> **Given passage**:
In vivo studies were utilised to examine whether KCNQ1 is the channel regulated by KCNE1 under in vivo conditions by examining the effects on electrolyte balance and renal function of KCNQ1 inhibitors chromanol 293B and clofilium in wild-type and KCNE1 knockout mice. Chromanol 293B inhibits the KCNQ1–KCNE1 K+ channel complex (Lerche et al. 2007). Clofilium also inhibits KCNQ1 (Yang et al. 1997), although the KCNQ1–KCNE1 complex is less sensitive to this inhibitor. It also inhibits HERG (Perry et al. 2004) and the two-pore domain K+ channel TASK-2 (Niemeyer et al. 2001), which is known to be involved in volume regulation of mouse proximal tubules (Barriere et al. 2003a).

> **Task instructions**: In the passage on KCNQ1 inhibitors in mice, rename "wild-type" as "control" and write out the part that opens with the words containing "In vivo studies" and closes with "et al. 2003a).". The listing that comes next is taken from a different source.

(Saved data entries)
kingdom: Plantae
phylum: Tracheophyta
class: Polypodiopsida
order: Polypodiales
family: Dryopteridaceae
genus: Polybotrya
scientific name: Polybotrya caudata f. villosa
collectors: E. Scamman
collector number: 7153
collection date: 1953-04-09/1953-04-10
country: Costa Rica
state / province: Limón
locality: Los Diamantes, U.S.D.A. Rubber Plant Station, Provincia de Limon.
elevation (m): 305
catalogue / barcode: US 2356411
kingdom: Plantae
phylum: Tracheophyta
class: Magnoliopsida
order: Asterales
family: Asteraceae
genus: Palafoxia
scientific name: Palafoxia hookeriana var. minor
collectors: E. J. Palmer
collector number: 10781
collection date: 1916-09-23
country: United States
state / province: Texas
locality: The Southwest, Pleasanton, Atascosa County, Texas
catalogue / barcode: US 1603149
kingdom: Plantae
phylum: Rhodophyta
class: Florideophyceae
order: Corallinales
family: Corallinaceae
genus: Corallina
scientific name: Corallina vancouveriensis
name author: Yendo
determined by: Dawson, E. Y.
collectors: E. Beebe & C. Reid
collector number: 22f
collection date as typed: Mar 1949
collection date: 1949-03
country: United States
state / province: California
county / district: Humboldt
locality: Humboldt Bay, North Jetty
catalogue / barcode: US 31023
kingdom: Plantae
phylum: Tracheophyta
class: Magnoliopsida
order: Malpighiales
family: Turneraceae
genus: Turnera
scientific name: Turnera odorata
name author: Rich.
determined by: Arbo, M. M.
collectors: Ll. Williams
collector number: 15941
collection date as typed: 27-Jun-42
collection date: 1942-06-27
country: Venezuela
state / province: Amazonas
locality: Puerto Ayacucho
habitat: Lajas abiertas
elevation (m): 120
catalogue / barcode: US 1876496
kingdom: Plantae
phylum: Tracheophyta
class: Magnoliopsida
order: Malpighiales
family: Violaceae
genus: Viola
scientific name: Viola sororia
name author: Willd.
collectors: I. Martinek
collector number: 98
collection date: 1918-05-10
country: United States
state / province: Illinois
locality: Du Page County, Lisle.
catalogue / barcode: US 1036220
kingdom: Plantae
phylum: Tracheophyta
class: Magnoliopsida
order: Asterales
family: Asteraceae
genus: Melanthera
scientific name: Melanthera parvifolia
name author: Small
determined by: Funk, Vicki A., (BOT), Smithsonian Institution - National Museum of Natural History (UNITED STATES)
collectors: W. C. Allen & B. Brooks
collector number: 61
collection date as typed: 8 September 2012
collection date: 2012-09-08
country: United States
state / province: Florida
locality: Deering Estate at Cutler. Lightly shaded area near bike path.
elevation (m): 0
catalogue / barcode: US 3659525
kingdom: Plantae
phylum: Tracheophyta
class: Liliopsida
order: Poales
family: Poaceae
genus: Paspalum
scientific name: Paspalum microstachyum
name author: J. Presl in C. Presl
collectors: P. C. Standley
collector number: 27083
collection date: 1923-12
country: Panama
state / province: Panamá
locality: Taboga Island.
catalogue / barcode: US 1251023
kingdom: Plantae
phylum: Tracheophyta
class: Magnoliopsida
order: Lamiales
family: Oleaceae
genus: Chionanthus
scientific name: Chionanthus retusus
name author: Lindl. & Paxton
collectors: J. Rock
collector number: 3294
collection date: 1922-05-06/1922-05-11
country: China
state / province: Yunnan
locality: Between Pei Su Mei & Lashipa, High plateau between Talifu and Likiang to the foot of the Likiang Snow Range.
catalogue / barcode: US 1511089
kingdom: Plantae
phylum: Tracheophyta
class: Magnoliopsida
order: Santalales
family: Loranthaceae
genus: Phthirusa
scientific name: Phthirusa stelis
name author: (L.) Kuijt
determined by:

> **Solution to this task**:
In vivo studies were utilised to examine whether KCNQ1 is the channel regulated by KCNE1 under in vivo conditions by examining the effects on electrolyte balance and renal function of KCNQ1 inhibitors chromanol 293B and clofilium in control and KCNE1 knockout mice. Chromanol 293B inhibits the KCNQ1–KCNE1 K+ channel complex (Lerche et al. 2007). Clofilium also inhibits KCNQ1 (Yang et al. 1997), although the KCNQ1–KCNE1 complex is less sensitive to this inhibitor. It also inhibits HERG (Perry et al. 2004) and the two-pore domain K+ channel TASK-2 (Niemeyer et al. 2001), which is known to be involved in volume regulation of mouse proximal tubules (Barriere et al. 2003a).